▸ **Task to complete**:
Write out the court case notes from "The first defendant" to "the claimant's car.".

▸ **Document text**:
↓↓↓
Bent v Highways & Utilities Construction & Allianz

Evidence of hire rates

The first defendant was responsible for a road accident which damaged the claimant's car - a Mercedes sports car worth £72,000. The defendant's insurers did not accept that they had to pay the full hire charges for the replacement car which the claimant hired - an Aston Martin worth £105,000. The total hire costs came to over £63,000 - almost as much as the value of the claimant's car.

At first instance, the judge did not attempt to assess the "spot hire" rate for a broadly similar car, on the basis that there was no proper evidence as to what the spot rate was at the material time (the evidence showed only what the rate was 2 years later). The Court of Appeal held that the judge had erred. Evidence of the later spot rate would have thrown "considerable light" on what the spot rate would have been at the time: "I would add further that one must not be hypnotised by any supposed need to find an exact spot rate for an almost exactly comparable car. Normally, the replacement need be no more than in the same broad range of the quality and nature as the damaged car".

Teasdale v HSBC

Whether claimant entitled to its costs on discontinuance of action

CPR r38.6 provides that, unless the court orders otherwise, a claimant who discontinues his action is liable for the defendant's costs incurred on or before the service of the notice of discontinuance. In this case, the claimants sought an order that the defendants should pay all or part of their costs. They argued that the court ought to look at the whole case and ask who had succeeded in the action and what order for costs was required by justice. The judge rejected that argument and summarised the position as follows:

  • The claimant must show that there is a good reason for departing from the presumption that the defendant will get his costs;
  • The fact that the claimant would have (or might well have) succeeded at trial is not itself a good reason. However, if it is plain that the claimant would have failed, that will be a relevant factor against disapplying the presumption;
  • The mere fact that a claimant discontinues for practical or financial reasons (and not for a lack of confidence in the merits of his case), is not enough;
  • The claimant will need to show a change of circumstances since the claim was made. However, the claimant cannot rely on a change if it resulted from the very fact of the claim (eg the defendant has run out of money because he has spent it all on defending the claim). It may be different though if the defendant has, on his own initiative, rendered the claim worthless by eg embarking on some other unsuccessful proceedings which led to his bankruptcy. Nor can the claimant rely on a change resulting from the ordinary course of litigation (eg he believes he has less chance of winning after the defendant's disclosure); and
  • "In truth, it is difficult to see how any change of circumstances could amount to good reason unless it is connected with some conduct on the part of the defendant which deserves to sound in costs against him". An example might be where the defendant has adopted an unnecessarily aggressive and unreasonable stance in negotiations before discontinuance. Even with such conduct though, it must still be shown that, taking into account all the circumstances, there is good reason to disapply the presumption.
↑↑↑
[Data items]
↓↓↓
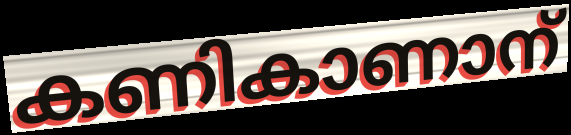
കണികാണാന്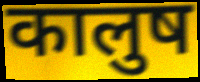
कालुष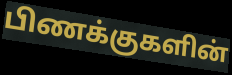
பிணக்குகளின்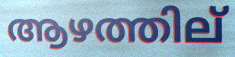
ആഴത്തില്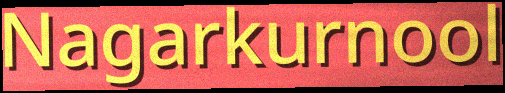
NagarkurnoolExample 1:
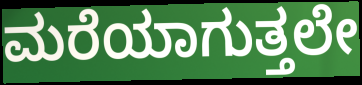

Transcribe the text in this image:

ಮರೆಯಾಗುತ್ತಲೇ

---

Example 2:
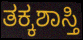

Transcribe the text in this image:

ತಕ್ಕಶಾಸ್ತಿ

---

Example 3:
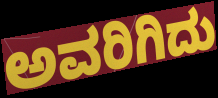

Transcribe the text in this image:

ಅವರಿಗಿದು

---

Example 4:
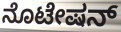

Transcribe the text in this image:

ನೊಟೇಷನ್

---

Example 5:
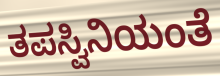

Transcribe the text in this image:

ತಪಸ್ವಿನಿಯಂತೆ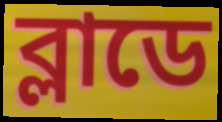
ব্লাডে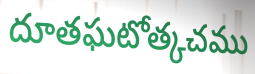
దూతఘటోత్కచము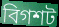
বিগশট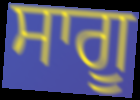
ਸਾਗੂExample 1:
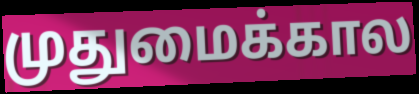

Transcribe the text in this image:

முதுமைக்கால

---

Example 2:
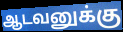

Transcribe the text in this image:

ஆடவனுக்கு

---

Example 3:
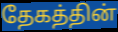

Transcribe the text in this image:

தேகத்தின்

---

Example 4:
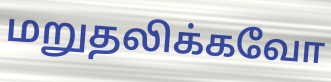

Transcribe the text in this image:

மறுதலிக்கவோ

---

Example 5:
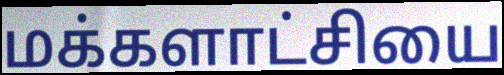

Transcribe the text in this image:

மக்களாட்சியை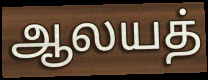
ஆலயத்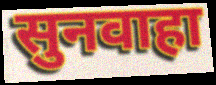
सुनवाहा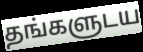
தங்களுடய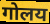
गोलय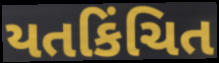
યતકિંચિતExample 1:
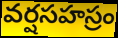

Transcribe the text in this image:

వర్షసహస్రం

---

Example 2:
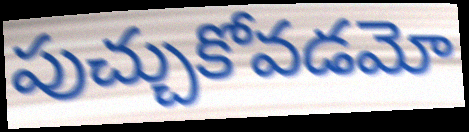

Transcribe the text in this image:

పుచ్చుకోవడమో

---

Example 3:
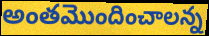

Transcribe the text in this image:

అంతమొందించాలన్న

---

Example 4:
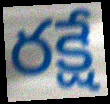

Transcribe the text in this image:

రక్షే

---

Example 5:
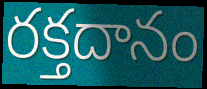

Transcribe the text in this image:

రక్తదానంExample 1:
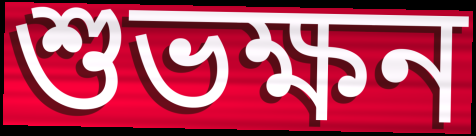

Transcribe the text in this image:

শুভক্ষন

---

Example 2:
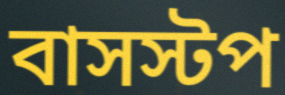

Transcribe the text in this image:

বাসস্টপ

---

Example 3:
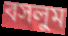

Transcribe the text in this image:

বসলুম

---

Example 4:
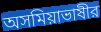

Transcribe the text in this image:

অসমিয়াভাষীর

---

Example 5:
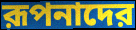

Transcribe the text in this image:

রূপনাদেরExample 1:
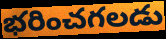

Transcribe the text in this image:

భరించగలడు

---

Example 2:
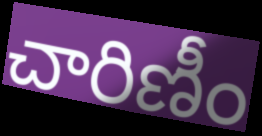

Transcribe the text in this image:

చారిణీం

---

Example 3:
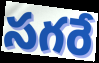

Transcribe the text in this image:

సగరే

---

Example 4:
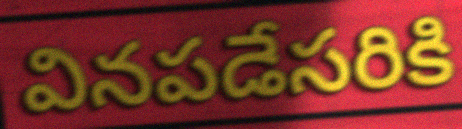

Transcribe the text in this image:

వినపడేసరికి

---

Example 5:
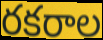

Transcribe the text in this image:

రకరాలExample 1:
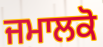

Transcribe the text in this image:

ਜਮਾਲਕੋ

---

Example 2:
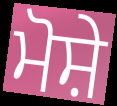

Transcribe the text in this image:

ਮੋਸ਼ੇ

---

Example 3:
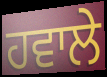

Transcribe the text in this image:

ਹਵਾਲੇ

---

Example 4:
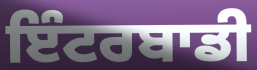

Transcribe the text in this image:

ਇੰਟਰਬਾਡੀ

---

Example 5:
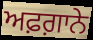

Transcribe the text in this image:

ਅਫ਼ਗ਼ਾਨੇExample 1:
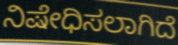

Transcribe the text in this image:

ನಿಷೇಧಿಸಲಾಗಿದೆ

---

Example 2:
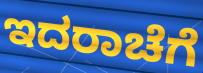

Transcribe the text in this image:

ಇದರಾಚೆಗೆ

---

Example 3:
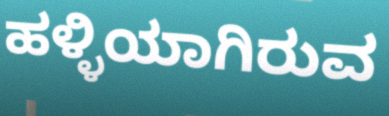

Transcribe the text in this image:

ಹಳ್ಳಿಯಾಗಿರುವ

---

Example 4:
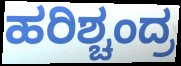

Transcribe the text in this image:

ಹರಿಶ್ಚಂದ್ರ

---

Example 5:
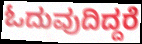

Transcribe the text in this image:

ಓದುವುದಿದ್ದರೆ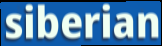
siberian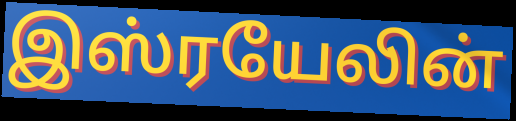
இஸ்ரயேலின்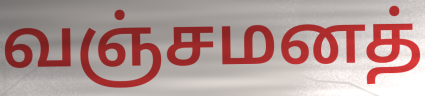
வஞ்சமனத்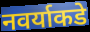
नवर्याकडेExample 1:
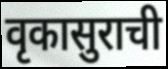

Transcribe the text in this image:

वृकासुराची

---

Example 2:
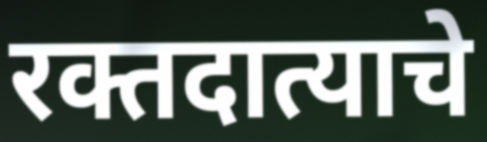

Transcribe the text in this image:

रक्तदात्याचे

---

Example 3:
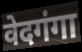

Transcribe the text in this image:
↑↑↑
▸ **Answer to this exercise**:
The first defendant was responsible for a road accident which damaged the claimant's car - a Mercedes sports car worth £72,000. The defendant's insurers did not accept that they had to pay the full hire charges for the replacement car which the claimant hired - an Aston Martin worth £105,000. The total hire costs came to over £63,000 - almost as much as the value of the claimant's car.